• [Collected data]
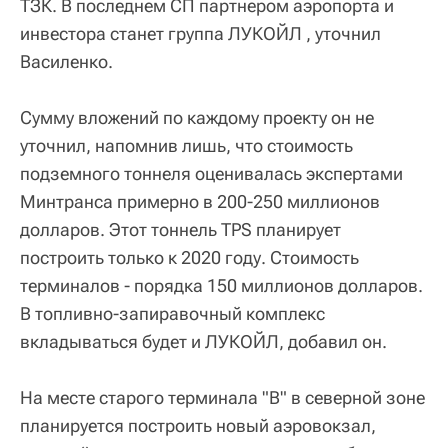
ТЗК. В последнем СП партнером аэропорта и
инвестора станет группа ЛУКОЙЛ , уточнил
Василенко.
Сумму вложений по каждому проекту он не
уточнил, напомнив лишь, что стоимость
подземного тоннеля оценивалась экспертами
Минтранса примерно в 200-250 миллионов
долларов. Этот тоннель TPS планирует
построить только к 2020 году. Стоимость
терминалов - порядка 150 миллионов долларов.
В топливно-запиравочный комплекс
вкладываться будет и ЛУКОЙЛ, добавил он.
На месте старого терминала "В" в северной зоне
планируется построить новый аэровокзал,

• [Action item]
Please reproduce the text of the listing above word for word, leaving out the pictures.

• [Solution to this problem]
ТЗК. В последнем СП партнером аэропорта и
инвестора станет группа ЛУКОЙЛ , уточнил
Василенко.
Сумму вложений по каждому проекту он не
уточнил, напомнив лишь, что стоимость
подземного тоннеля оценивалась экспертами
Минтранса примерно в 200-250 миллионов
долларов. Этот тоннель TPS планирует
построить только к 2020 году. Стоимость
терминалов - порядка 150 миллионов долларов.
В топливно-запиравочный комплекс
вкладываться будет и ЛУКОЙЛ, добавил он.
На месте старого терминала "В" в северной зоне
планируется построить новый аэровокзал,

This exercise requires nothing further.